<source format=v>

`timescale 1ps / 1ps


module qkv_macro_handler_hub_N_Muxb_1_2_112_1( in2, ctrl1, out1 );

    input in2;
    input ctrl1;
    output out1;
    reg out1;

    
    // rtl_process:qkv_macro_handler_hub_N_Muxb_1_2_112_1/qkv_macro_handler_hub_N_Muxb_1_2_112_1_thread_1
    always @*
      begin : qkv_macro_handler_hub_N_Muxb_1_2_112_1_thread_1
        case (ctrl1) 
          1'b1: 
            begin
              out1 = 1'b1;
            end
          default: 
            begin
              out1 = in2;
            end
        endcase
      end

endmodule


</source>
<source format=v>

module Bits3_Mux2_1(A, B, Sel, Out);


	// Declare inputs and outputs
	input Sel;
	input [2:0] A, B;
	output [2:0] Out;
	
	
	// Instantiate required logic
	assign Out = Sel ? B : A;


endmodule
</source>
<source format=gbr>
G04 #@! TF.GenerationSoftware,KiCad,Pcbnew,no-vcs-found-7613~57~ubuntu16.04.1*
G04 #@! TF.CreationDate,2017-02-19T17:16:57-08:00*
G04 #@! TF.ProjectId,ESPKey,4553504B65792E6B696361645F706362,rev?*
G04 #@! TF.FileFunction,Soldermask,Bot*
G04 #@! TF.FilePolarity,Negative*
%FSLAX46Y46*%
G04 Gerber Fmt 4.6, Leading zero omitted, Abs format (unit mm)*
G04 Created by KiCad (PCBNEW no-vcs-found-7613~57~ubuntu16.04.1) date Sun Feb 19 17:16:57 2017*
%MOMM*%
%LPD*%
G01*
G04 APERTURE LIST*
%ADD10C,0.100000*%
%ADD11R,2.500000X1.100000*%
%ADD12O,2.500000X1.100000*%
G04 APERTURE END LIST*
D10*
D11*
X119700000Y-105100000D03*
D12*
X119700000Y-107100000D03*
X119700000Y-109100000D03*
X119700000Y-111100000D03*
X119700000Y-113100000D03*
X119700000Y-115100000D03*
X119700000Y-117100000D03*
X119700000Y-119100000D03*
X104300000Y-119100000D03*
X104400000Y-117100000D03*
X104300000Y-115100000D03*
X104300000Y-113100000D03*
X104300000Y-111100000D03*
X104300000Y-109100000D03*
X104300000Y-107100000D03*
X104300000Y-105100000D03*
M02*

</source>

---

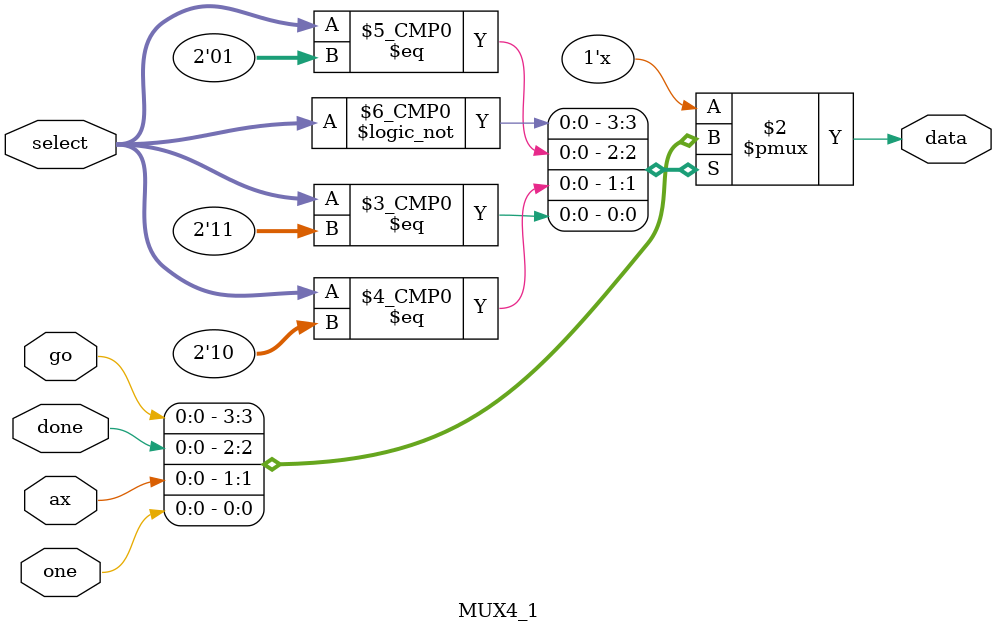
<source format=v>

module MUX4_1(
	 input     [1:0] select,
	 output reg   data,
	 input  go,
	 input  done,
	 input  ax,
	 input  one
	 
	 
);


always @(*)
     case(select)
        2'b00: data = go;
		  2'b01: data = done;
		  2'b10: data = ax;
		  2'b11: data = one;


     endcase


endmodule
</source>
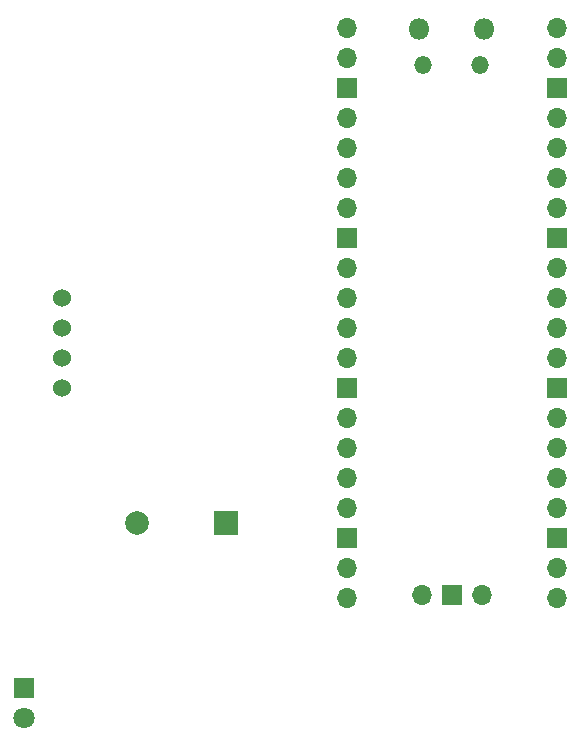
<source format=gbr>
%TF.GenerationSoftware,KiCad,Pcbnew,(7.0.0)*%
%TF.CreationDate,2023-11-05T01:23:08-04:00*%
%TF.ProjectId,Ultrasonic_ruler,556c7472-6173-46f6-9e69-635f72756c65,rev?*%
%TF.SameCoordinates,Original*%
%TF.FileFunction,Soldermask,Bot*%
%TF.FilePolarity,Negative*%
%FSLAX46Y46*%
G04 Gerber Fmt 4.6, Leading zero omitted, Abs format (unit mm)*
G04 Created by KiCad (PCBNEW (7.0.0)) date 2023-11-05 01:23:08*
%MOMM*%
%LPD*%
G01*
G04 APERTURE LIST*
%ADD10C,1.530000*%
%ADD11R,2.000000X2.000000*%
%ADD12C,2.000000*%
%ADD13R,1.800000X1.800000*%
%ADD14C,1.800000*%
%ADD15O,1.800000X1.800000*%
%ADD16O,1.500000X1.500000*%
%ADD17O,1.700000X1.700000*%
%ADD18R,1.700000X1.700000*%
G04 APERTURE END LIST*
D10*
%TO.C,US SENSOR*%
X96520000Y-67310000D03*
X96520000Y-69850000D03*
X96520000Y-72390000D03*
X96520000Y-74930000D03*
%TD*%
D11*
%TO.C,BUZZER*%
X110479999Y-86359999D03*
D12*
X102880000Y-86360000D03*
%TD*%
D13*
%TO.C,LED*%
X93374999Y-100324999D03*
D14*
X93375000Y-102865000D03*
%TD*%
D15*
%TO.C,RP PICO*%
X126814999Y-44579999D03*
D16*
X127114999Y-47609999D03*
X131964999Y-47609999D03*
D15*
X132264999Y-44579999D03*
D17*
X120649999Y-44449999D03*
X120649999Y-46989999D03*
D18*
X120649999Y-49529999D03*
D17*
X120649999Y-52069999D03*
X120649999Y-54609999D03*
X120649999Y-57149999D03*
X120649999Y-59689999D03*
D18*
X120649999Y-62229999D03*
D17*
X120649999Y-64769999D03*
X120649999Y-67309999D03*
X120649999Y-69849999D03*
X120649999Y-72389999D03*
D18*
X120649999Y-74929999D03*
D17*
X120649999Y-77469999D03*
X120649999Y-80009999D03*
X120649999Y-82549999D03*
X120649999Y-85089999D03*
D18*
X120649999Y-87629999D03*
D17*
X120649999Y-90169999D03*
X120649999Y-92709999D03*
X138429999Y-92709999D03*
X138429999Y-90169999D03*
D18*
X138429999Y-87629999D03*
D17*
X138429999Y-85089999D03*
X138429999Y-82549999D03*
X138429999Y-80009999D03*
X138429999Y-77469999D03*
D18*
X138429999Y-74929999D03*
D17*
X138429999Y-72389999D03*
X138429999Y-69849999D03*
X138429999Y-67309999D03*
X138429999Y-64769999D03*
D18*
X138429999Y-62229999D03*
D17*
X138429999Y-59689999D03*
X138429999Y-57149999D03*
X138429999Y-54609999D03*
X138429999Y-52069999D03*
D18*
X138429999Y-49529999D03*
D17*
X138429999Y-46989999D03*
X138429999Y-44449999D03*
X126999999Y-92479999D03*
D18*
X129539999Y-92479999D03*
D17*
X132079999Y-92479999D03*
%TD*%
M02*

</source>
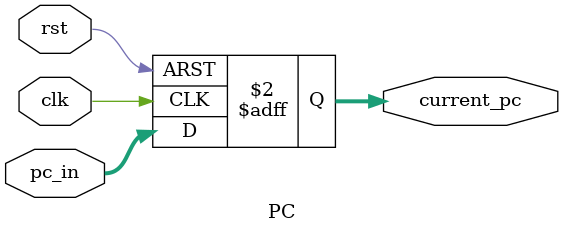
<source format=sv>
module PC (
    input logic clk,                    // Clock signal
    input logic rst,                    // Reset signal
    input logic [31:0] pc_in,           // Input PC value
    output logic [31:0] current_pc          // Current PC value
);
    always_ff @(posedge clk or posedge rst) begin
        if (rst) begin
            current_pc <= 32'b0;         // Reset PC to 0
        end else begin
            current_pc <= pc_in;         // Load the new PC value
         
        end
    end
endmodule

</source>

...

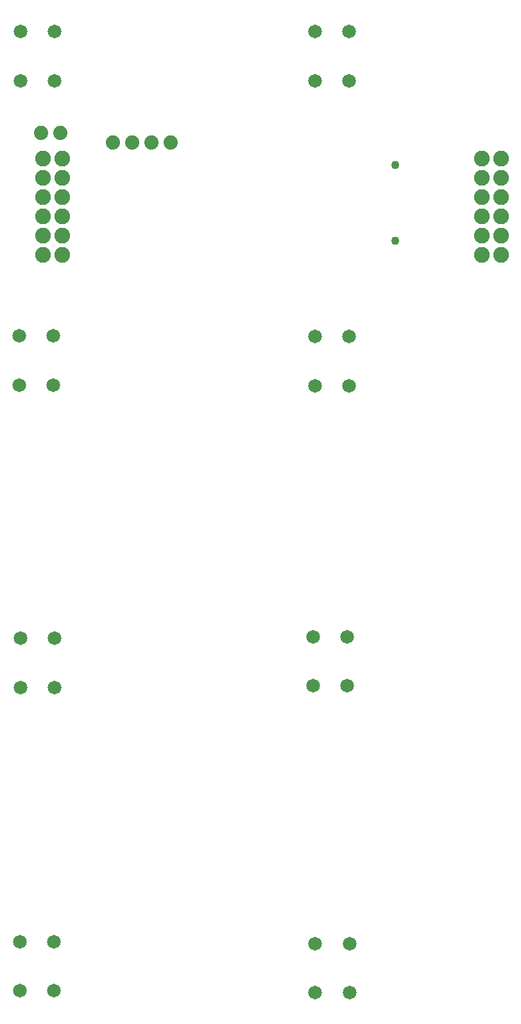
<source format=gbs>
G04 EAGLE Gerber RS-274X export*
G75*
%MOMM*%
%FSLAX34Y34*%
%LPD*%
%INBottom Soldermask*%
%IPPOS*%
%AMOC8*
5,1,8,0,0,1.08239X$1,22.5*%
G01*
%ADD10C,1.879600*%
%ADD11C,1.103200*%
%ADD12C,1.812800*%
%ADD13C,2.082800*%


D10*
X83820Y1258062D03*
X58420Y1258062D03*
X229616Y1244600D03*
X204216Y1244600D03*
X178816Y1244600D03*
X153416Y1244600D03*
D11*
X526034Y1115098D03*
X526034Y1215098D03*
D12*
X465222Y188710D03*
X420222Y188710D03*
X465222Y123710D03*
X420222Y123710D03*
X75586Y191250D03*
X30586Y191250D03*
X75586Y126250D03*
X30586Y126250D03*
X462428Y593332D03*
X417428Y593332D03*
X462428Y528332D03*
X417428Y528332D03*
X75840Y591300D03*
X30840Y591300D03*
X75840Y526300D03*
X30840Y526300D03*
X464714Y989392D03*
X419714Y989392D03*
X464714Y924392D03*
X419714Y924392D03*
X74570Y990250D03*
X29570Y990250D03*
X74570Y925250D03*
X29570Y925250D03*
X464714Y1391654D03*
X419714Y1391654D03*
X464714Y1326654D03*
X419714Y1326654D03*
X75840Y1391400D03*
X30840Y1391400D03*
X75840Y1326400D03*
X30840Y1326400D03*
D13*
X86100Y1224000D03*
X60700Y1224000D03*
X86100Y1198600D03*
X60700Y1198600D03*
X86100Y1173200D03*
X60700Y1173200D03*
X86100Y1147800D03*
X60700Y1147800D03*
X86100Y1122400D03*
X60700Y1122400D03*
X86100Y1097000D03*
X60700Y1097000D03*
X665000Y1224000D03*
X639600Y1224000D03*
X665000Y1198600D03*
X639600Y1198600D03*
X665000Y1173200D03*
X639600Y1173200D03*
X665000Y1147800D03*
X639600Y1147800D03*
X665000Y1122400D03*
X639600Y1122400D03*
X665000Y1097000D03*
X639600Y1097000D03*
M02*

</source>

Task objective – Copy all lines of the listing above that contain the string "FileFunction".

Result of this task –
G04 #@! TF.FileFunction,Soldermask,Bot*
%TF.FileFunction,Soldermask,Bot*%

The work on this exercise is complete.